We will not consider this ground of error as a reason for reversal of the judgment in this case. Rather, we will treat it solely as an additional fact in passing upon the exercise of the judicial discretion. We do not find it to be either appropriate or necessary for us to determine, in this case, whether Texas should use the suggested charge formulated under ABA standards.

Under the statute governing the discharge of the jury when it fails to agree, Tex.Code Crim.Proc. Ann. art. 36.31 (1966), and under the authoritative cases of this Court construing such act, reversible error has not been shown in this case. Ground three is overruled.
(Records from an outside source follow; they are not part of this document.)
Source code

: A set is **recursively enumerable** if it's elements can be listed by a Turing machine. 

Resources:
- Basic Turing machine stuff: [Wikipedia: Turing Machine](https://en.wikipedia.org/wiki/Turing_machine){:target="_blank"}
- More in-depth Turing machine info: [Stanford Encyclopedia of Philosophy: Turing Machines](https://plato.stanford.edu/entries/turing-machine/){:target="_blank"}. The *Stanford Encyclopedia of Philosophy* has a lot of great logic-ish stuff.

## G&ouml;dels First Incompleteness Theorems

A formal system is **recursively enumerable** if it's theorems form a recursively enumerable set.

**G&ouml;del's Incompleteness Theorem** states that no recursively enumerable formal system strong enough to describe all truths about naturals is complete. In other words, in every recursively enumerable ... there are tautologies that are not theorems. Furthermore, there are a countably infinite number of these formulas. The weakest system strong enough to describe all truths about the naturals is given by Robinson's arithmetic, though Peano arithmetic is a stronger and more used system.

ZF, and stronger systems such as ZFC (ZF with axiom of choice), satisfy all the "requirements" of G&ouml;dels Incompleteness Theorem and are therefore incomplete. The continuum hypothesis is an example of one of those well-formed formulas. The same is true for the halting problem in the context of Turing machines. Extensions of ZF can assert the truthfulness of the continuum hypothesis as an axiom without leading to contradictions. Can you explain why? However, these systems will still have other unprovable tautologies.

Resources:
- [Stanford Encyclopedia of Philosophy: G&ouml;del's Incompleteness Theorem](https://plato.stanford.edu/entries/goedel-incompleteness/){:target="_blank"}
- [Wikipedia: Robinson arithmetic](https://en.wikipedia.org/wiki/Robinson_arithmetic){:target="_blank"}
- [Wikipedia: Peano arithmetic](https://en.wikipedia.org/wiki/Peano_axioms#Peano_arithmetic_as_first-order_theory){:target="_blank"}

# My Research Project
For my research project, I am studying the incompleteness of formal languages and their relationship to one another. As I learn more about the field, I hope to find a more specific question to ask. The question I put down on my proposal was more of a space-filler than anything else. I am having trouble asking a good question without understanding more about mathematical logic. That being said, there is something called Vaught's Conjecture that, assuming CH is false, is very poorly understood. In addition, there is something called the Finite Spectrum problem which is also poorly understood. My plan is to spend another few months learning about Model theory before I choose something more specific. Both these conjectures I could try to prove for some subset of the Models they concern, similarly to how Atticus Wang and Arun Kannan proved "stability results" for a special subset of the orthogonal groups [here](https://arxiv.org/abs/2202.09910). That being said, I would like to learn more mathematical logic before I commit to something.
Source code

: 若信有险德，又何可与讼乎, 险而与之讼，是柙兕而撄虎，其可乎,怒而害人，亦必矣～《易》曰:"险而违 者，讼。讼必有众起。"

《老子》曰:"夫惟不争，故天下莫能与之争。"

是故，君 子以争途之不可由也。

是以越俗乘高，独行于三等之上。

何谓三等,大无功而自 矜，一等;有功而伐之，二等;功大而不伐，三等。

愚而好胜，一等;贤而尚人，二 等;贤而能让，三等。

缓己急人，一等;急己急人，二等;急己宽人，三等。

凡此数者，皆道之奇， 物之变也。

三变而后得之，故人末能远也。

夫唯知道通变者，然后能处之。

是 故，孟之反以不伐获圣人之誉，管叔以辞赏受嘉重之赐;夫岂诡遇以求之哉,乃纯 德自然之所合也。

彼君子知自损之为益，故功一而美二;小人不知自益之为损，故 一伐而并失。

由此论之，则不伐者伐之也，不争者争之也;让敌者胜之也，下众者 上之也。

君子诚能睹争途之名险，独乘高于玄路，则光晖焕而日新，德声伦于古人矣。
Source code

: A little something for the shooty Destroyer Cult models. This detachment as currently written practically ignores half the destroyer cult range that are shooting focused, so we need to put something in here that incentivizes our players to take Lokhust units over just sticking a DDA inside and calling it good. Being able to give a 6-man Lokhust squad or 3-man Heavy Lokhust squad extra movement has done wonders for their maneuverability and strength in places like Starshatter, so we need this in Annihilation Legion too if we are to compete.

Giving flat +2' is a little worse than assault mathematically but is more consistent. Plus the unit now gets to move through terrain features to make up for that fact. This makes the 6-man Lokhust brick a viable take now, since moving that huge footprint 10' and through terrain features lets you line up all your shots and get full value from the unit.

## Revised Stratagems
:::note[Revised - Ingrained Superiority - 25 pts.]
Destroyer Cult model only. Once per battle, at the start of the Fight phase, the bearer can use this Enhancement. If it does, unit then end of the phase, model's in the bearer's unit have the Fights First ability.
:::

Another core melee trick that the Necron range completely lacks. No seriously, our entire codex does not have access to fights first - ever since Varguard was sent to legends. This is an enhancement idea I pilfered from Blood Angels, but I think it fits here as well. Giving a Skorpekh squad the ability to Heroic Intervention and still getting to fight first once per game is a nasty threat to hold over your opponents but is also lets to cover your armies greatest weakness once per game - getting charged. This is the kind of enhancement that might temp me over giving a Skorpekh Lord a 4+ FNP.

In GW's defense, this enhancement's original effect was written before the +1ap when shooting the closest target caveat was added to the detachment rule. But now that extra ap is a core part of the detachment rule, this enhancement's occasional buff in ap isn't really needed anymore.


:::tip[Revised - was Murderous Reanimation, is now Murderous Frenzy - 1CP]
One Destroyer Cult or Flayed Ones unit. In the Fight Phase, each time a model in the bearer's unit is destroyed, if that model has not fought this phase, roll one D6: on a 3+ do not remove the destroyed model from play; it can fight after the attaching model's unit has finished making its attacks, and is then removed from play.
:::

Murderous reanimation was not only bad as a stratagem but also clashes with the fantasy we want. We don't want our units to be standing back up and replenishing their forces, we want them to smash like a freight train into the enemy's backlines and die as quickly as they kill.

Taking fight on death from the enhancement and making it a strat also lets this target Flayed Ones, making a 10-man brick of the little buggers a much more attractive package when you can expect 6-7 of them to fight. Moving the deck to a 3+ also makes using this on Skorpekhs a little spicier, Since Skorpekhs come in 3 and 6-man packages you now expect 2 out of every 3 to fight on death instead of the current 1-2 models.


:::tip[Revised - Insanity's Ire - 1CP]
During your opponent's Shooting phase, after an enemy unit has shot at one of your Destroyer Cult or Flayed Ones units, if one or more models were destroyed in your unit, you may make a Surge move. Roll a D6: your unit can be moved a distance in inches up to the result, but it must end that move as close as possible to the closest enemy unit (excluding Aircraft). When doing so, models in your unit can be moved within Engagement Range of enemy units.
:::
Finally, appellant contends that the trial court erred in refusing to give his requested charge concerning the law governing revocation of probation. We have examined the charge on probation and find that it follows the language of Tex.Code Crim.Proc. Ann. art. 42.12, Sec. 6 (1979). *958 But, appellant contends in his argument that "the jury was not made aware of the `whole story of probation.'"

Understandably, appellant cites no authority for the position now espoused and our research has not disclosed a similar contention having been presented to the Court. The simple answer to appellant's present argument is that it was of no concern of the jury what might happen to appellant should he violate the terms of his probation after it had been granted by the jury. That was a matter for the trial court to determine after such violation had been charged and established in a separate hearing. Art. 42.12, Sec. 8(a), Tex.Code Crim. Proc. Ann. (1979). Ground four is overruled.

Having found no reversible error, the judgment of the trial court is affirmed.


[1] Several notes from the jury to the trial judge were admitted on the plea of former jeopardy. Notes three and four (Exhibits 14 and 15) read in part, respectively: "... the jury is unable to reach a decision, and there seems to be no compromise ...." and "... the jury can reach no unanimous decision. We are at a stalemate...."

[2] "The trial court erred by refusing to submit the appellant's requested supplemental jury charge to the jury."

[3] The suggested instruction is lengthy, but it is set out in detail in Stevens v. Travelers Insurance Co., 563 S.W.2d 223, 227, fn. 3 (Tex.1978).